Siyabulela Shai

Personal information
- Full name: Siyabulela Mbali Shai
- Date of birth: 18 March 1993 (age 32)
- Position(s): Midfielder

Team information
- Current team: Marumo Gallants
- Number: 27

Youth career
- Mamelodi Sundowns

Senior career*
- Years: Team / Apps / (Gls)
- 2011–2016: Mamelodi Sundowns / 0 / (0)
- 2012–2013: → United FC (loan) / 24 / (3)
- 2013–2015: → Chippa United (loan) / 42 / (3)
- 2015–2016: → Maritzburg United (loan) / 5 / (0)
- 2017: EC Bees
- 2017–2018: Black Leopards / 4 / (0)
- 2018–2019: Tshakhuma Tsha Madzivhandila / 4 / (0)
- 2019–2020: VOS Milan
- 2020–2023: Sekhukhune United / 46 / (4)
- 2023–2024: Platinum City Rovers / 15 / (1)
- 2024–: Marumo Gallants / 6 / (0)

= Siyabulela Shai =

South African soccer player

Siyabulela Mbali Shai (born 18 March 1993) is a South African soccer player who plays as a midfielder for Marumo Gallants in the South African Premier Division.

He hails from Wattville and is a son of Mamelodi Sundowns player Isaac Shai. Siyabulela Shai too was given a chance at Mamelodi Sundowns, but was loaned out to several clubs. He got his Premier Soccer League debut on loan at Chippa United in 2014. In 2015-16 he was on loan at Maritzburg United, but was recalled to Sundowns in January 2016.

He departed from the Sundowns due to not getting playing time. He surfaced at the club EC Bees in 2017. The team contested the SAFA Second Division, but was in the round of 32 of the 2016–17 Nedbank Cup.

_What is being asked_
Reproduce the part of the Siyabulela Shai profile that starts with "- Position(s): Midfielder" and goes on through "(loan) / 24 / (3)".

_Records shown_
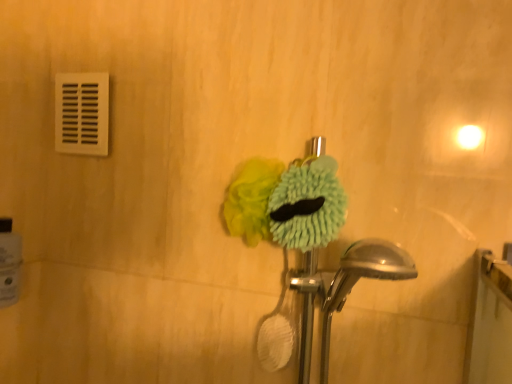
You are a GUI agent. You are given a task and a screenshot of the screen. Output one action in this format:
    pyautogui.click(x=<x>, y=<y>)
    Task: Click on the white glossy toilet paper at lower left
    
    Given the screenshot: What is the action you would take?
    pyautogui.click(x=9, y=267)

I want to click on green fuzzy brush at center, the second flower when ordered from left to right, so click(x=308, y=205).

I want to click on white glossy toilet paper at lower left, so click(9, 267).

Is white plastic vent at upper left positioned beyond the bounds of soft yellow sponge at center, the 1th flower positioned from the left?

Yes, white plastic vent at upper left is located beyond the bounds of soft yellow sponge at center, the 1th flower positioned from the left.

Is white plastic vent at upper left beside soft yellow sponge at center, the 1th flower positioned from the left?

No, white plastic vent at upper left is not making contact with soft yellow sponge at center, the 1th flower positioned from the left.

Considering the positions of objects white plastic vent at upper left and soft yellow sponge at center, the 1th flower positioned from the left, in the image provided, who is behind, white plastic vent at upper left or soft yellow sponge at center, the 1th flower positioned from the left,?

white plastic vent at upper left.

Based on their sizes in the image, would you say white plastic vent at upper left is bigger or smaller than soft yellow sponge at center, acting as the second flower starting from the right?

white plastic vent at upper left is smaller than soft yellow sponge at center, acting as the second flower starting from the right.

Consider the image. From a real-world perspective, is soft yellow sponge at center, acting as the second flower starting from the right, located beneath white glossy toilet paper at lower left?

Incorrect, from a real-world perspective, soft yellow sponge at center, acting as the second flower starting from the right, is higher than white glossy toilet paper at lower left.

Is point (279, 177) farther from viewer compared to point (1, 296)?

No, it is in front of (1, 296).

Between soft yellow sponge at center, acting as the second flower starting from the right, and white glossy toilet paper at lower left, which one has smaller size?

white glossy toilet paper at lower left.

Is soft yellow sponge at center, acting as the second flower starting from the right, turned away from white glossy toilet paper at lower left?

That's not correct — soft yellow sponge at center, acting as the second flower starting from the right, is not looking away from white glossy toilet paper at lower left.

From the image's perspective, which is below, white glossy toilet paper at lower left or white plastic vent at upper left?

white glossy toilet paper at lower left.

From the picture: Does white glossy toilet paper at lower left come behind white plastic vent at upper left?

No, white glossy toilet paper at lower left is closer to the camera.

Image resolution: width=512 pixels, height=384 pixels. I want to click on toilet paper located below the white plastic vent at upper left (from the image's perspective), so click(x=9, y=267).

Which object is thinner, white glossy toilet paper at lower left or white plastic vent at upper left?

With smaller width is white plastic vent at upper left.

Between soft yellow sponge at center, the 1th flower positioned from the left, and white plastic vent at upper left, which one has smaller width?

white plastic vent at upper left.

Is point (240, 183) in front of point (85, 148)?

That is True.

Between soft yellow sponge at center, acting as the second flower starting from the right, and white plastic vent at upper left, which one has larger size?

soft yellow sponge at center, acting as the second flower starting from the right.

From the image's perspective, is soft yellow sponge at center, acting as the second flower starting from the right, over white plastic vent at upper left?

No, from the image's perspective, soft yellow sponge at center, acting as the second flower starting from the right, is not over white plastic vent at upper left.

Is white glossy toilet paper at lower left next to green fuzzy brush at center, the second flower when ordered from left to right, and touching it?

No, white glossy toilet paper at lower left is not with green fuzzy brush at center, the second flower when ordered from left to right.

Looking at this image, could you measure the distance between white glossy toilet paper at lower left and green fuzzy brush at center, the second flower when ordered from left to right?

white glossy toilet paper at lower left and green fuzzy brush at center, the second flower when ordered from left to right, are 20.27 inches apart from each other.

Does white glossy toilet paper at lower left turn towards green fuzzy brush at center, the 1th flower viewed from the right?

Yes, white glossy toilet paper at lower left is facing green fuzzy brush at center, the 1th flower viewed from the right.

Is white glossy toilet paper at lower left inside the boundaries of green fuzzy brush at center, the 1th flower viewed from the right, or outside?

white glossy toilet paper at lower left lies outside green fuzzy brush at center, the 1th flower viewed from the right.

This screenshot has height=384, width=512. In order to click on light switch behind the green fuzzy brush at center, the 1th flower viewed from the right in this screenshot , I will do [82, 113].

From the image's perspective, would you say green fuzzy brush at center, the 1th flower viewed from the right, is positioned over white plastic vent at upper left?

No.

Between green fuzzy brush at center, the 1th flower viewed from the right, and white plastic vent at upper left, which one appears on the right side from the viewer's perspective?

green fuzzy brush at center, the 1th flower viewed from the right, is more to the right.

Considering the points (78, 95) and (6, 287), which point is behind, point (78, 95) or point (6, 287)?

The point (78, 95) is farther.

From the image's perspective, between white plastic vent at upper left and white glossy toilet paper at lower left, who is located below?

white glossy toilet paper at lower left, from the image's perspective.

Is white plastic vent at upper left in front of or behind white glossy toilet paper at lower left in the image?

white plastic vent at upper left is positioned farther from the viewer than white glossy toilet paper at lower left.

Is white plastic vent at upper left turned away from white glossy toilet paper at lower left?

white plastic vent at upper left does not have its back to white glossy toilet paper at lower left.

The width and height of the screenshot is (512, 384). I want to click on light switch that is above the soft yellow sponge at center, the 1th flower positioned from the left (from the image's perspective), so click(82, 113).

There is a white glossy toilet paper at lower left. Where is `the 1st flower above it (from a real-world perspective)`? The image size is (512, 384). the 1st flower above it (from a real-world perspective) is located at coordinates pyautogui.click(x=251, y=199).

Estimate the real-world distances between objects in this image. Which object is further from soft yellow sponge at center, the 1th flower positioned from the left, white plastic vent at upper left or white glossy toilet paper at lower left?

Among the two, white glossy toilet paper at lower left is located further to soft yellow sponge at center, the 1th flower positioned from the left.

Looking at the image, which one is located closer to green fuzzy brush at center, the second flower when ordered from left to right, white glossy toilet paper at lower left or soft yellow sponge at center, acting as the second flower starting from the right?

soft yellow sponge at center, acting as the second flower starting from the right, is closer to green fuzzy brush at center, the second flower when ordered from left to right.

Looking at the image, which one is located closer to white plastic vent at upper left, green fuzzy brush at center, the second flower when ordered from left to right, or white glossy toilet paper at lower left?

Based on the image, white glossy toilet paper at lower left appears to be nearer to white plastic vent at upper left.

Which object lies further to the anchor point white glossy toilet paper at lower left, green fuzzy brush at center, the 1th flower viewed from the right, or white plastic vent at upper left?

green fuzzy brush at center, the 1th flower viewed from the right, is positioned further to the anchor white glossy toilet paper at lower left.

Estimate the real-world distances between objects in this image. Which object is closer to green fuzzy brush at center, the 1th flower viewed from the right, white plastic vent at upper left or white glossy toilet paper at lower left?

white plastic vent at upper left is positioned closer to the anchor green fuzzy brush at center, the 1th flower viewed from the right.

Which object lies nearer to the anchor point white plastic vent at upper left, soft yellow sponge at center, the 1th flower positioned from the left, or white glossy toilet paper at lower left?

white glossy toilet paper at lower left is positioned closer to the anchor white plastic vent at upper left.

Based on their spatial positions, is soft yellow sponge at center, the 1th flower positioned from the left, or white glossy toilet paper at lower left further from green fuzzy brush at center, the 1th flower viewed from the right?

white glossy toilet paper at lower left is positioned further to the anchor green fuzzy brush at center, the 1th flower viewed from the right.

When comparing their distances from white glossy toilet paper at lower left, does soft yellow sponge at center, the 1th flower positioned from the left, or green fuzzy brush at center, the second flower when ordered from left to right, seem further?

green fuzzy brush at center, the second flower when ordered from left to right, is further to white glossy toilet paper at lower left.

This screenshot has width=512, height=384. In order to click on flower between white glossy toilet paper at lower left and green fuzzy brush at center, the 1th flower viewed from the right, from left to right in this screenshot , I will do `click(251, 199)`.

At what (x,y) coordinates should I click in order to perform the action: click on light switch between white glossy toilet paper at lower left and soft yellow sponge at center, the 1th flower positioned from the left, from left to right. Please return your answer as a coordinate pair (x, y). Looking at the image, I should click on (82, 113).

This screenshot has width=512, height=384. Identify the location of flower located between white plastic vent at upper left and green fuzzy brush at center, the 1th flower viewed from the right, in the left-right direction. (251, 199).

Identify the location of light switch between white glossy toilet paper at lower left and green fuzzy brush at center, the second flower when ordered from left to right, from left to right. (82, 113).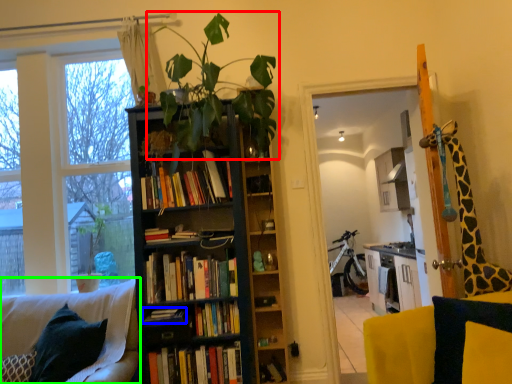
Question: Considering the real-world distances, which object is closest to houseplant (highlighted by a red box)? book (highlighted by a blue box) or chair (highlighted by a green box).

Choices:
 (A) book
 (B) chair

Answer: (B)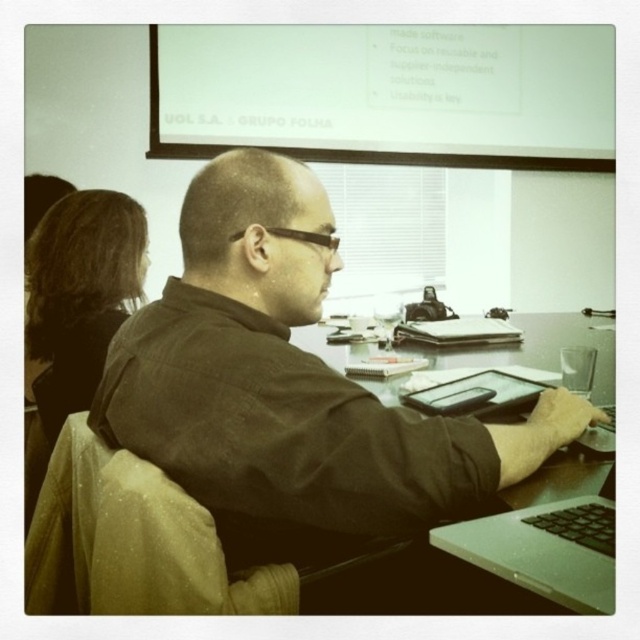
You are a guest entering the room and want to sit at the silver metallic computer desk at center. However, there is a person with brown hair at upper left. Based on their positions, will you have to walk around them to reach the desk?

The silver metallic computer desk at center is in front of brown hair at upper left, so you would not need to walk around them to reach the desk since the desk is positioned closer to you than the person with brown hair at upper left.

Based on the photo, you are standing in the meeting room and want to reach a specific point in the room. The point is located at coordinates point (230,356). If your arm can reach up to 30 inches, can you reach that point without moving your feet?

The distance of point (230,356) from viewer is 28.99 inches, so yes, you can reach that point since it is within your arm reach of 30 inches.

Looking at this image, you are a photographer trying to capture a clear shot of the silver metallic computer desk at center and the brown hair at upper left. Based on their positions, which object should you focus on first to ensure both are in frame?

The silver metallic computer desk at center is positioned under brown hair at upper left, so you should focus on the brown hair at upper left first to ensure both are in frame.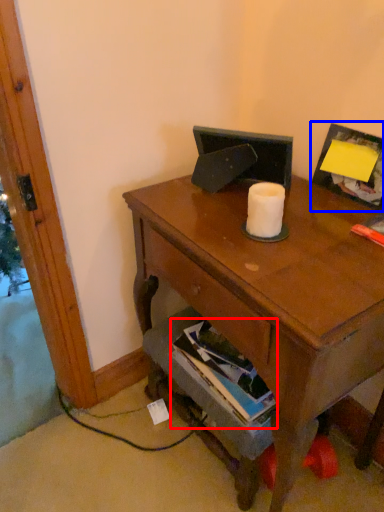
Question: Which point is further to the camera, book (highlighted by a red box) or picture frame (highlighted by a blue box)?

Choices:
 (A) book
 (B) picture frame

Answer: (A)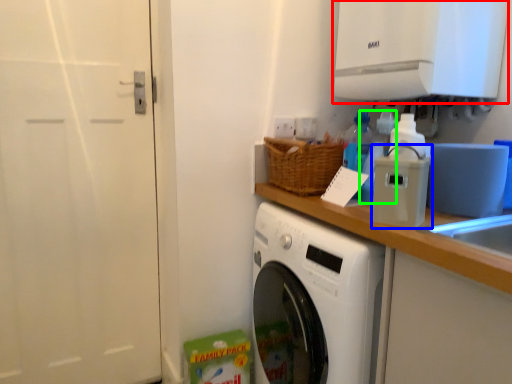
Question: Which object is positioned farthest from exhaust hood (highlighted by a red box)? Select from appliance (highlighted by a blue box) and bottle (highlighted by a green box).

Choices:
 (A) appliance
 (B) bottle

Answer: (A)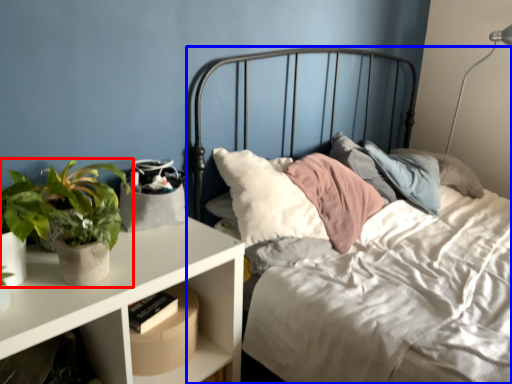
Question: Which object appears farthest to the camera in this image, houseplant (highlighted by a red box) or bed (highlighted by a blue box)?

Choices:
 (A) houseplant
 (B) bed

Answer: (A)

_Written answer_
- Position(s): Midfielder

Team information
- Current team: Marumo Gallants
- Number: 27

Youth career
- Mamelodi Sundowns

Senior career*
- Years: Team / Apps / (Gls)
- 2011–2016: Mamelodi Sundowns / 0 / (0)
- 2012–2013: → United FC (loan) / 24 / (3)